A Florida sheriff is standing by his threat of much harsher penalties for student misbehavior that he delivered outside a prison last month.
Brevard County Sheriff Wayne Ivey hosted a live press conference Nov. 28, announcing a swift and brutal crackdown on student behavioral problems in the county’s public schools.
Claiming to have received extensive reports of dangerous and sometimes violent student misbehavior from teachers, school staff and administrators, Ivey announced his intentions to reform the county’s discipline guidelines.
“Our teachers are distracted. They can’t do their jobs anymore, and they are spending more time dealing with [students] disrupting their class than they are teaching those that actually came there to learn,” Ivey said at his original press conference.
Ivey lamented the decline in harsh punishments in public schools, noting the widespread banning of corporal punishment in particular.
“Quite frankly, they’re not worried about getting in trouble. They know nothing’s gonna happen to them. They know they’re not going to be given after-school detention, they’re not going to be suspended,” the sheriff claimed. “They’re not going to be expelled or, like in the old days, they’re not gonna have the cheeks of their a– torn off for not doing right in class.”
Ivey was joined at the press conference by State Attorney Phil Archer, Brevard Public School Board Chair Matt Susin, Brevard Police Major Brian Neal and School Service Workers Union Rep. Dolores Varney.
Parents and residents attended a school board meeting Dec. 8 for discussion about the sheriff’s comments.
Some parents took issue with the tone and message of the video, voicing concern with the sheriff’s leadership on the issue, according to local outlet Spectrum News 13.

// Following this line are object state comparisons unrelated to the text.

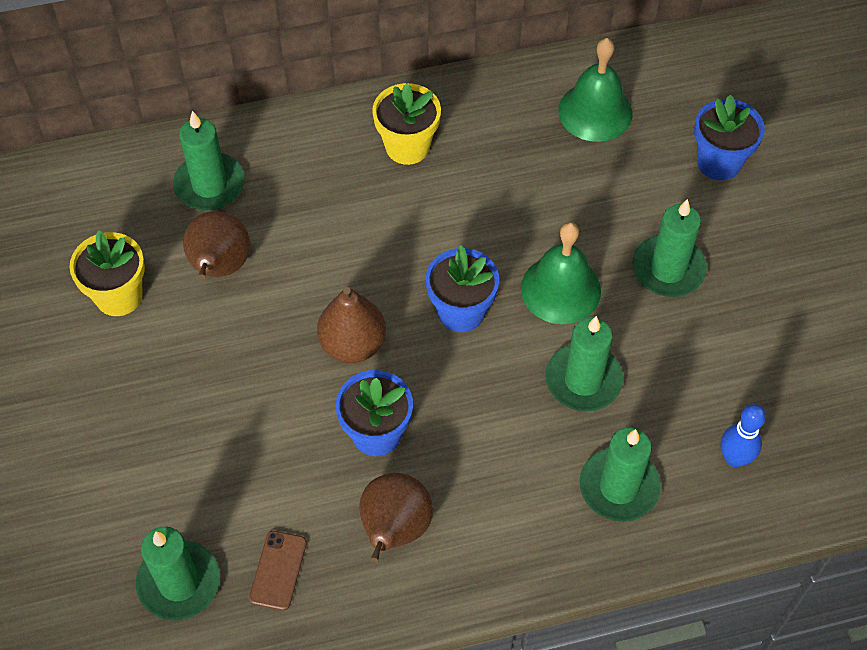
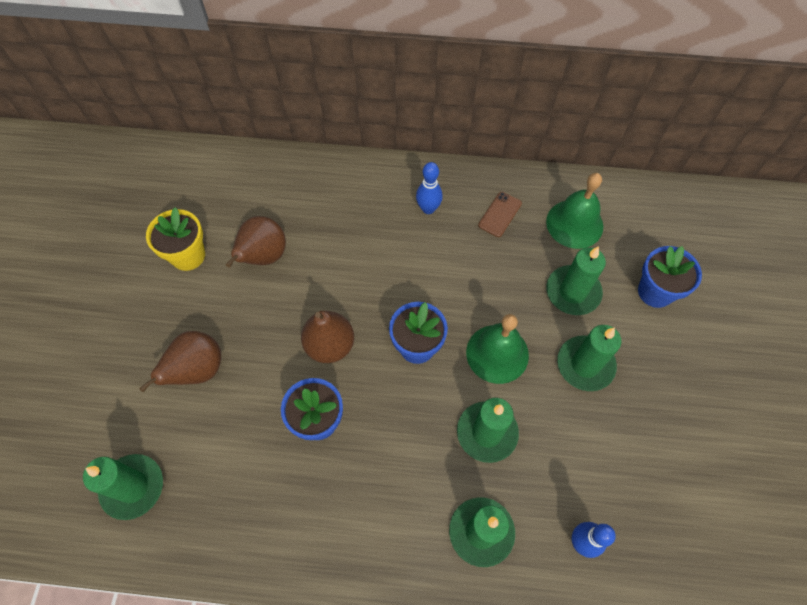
camera: 20 degrees right, 5 degrees up
(209, 185) = (282, 195): green candle -> green candle (573, 292)
(278, 570) = (204, 504): brown phone -> brown phone (500, 214)
(394, 529) = (300, 503): brown pear -> brown pear (197, 370)
(407, 146) = (428, 209): yellow flower pot -> blue bowling pin

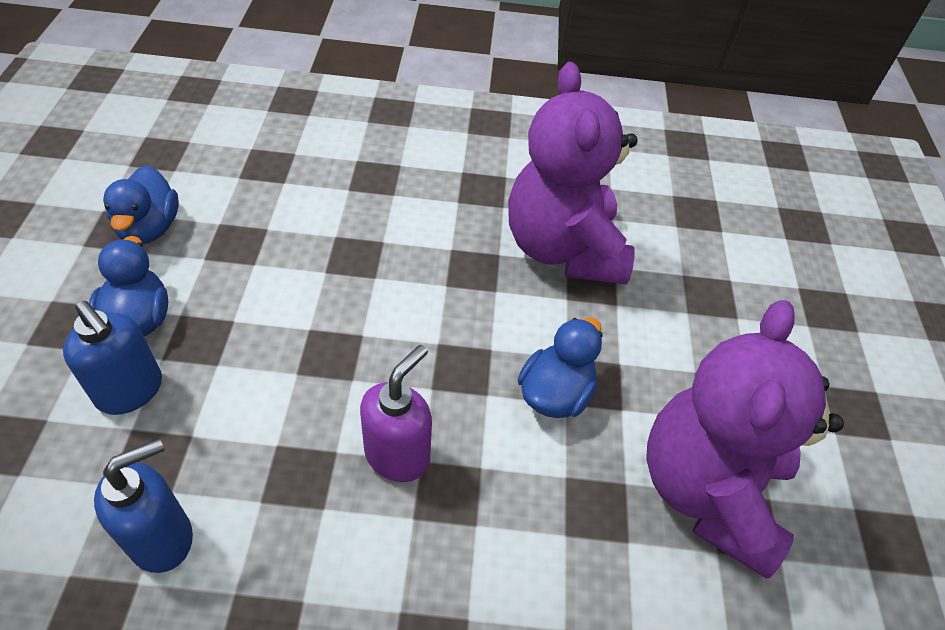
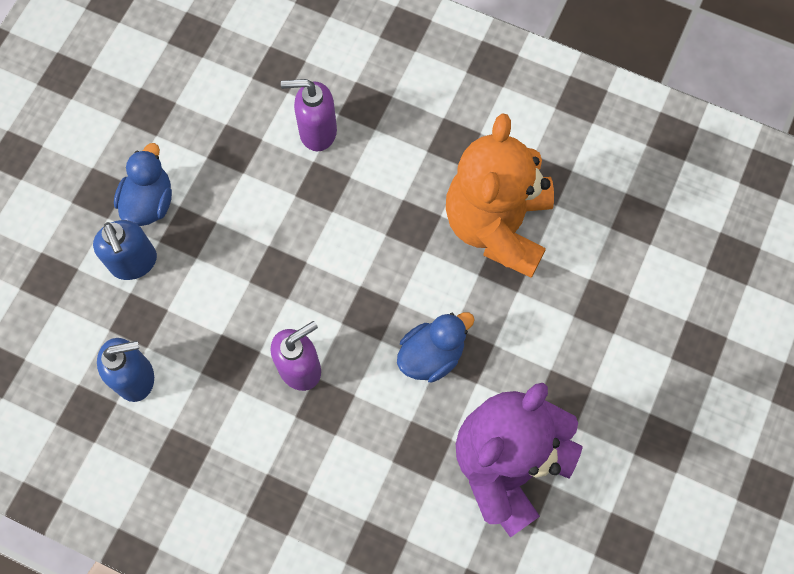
camera: 25 degrees right, 20 degrees up
(149, 228) = (172, 115): blue duck -> none
(330, 209) = (317, 132): none -> purple soap dispenser
(563, 249) = (497, 225): purple teddy bear -> orange teddy bear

“In front of cold concrete and barbed wire, our families were left with no answers, no plan,” Christine Rowe, a mother of six children, told the gathering, according to the report.
“I said what I meant in that video, and by that, it was simply this: They got to get to these kids before they get to me,” Ivey told Spectrum 13 during a break in the meeting. “I picked that backdrop, because if they don’t get to these kids, that’s where they end up.”
No official plans for alterations to the discipline guidelines have been formally proposed.
The sheriff’s office has not issued a public statement on the specific changes it is suggesting.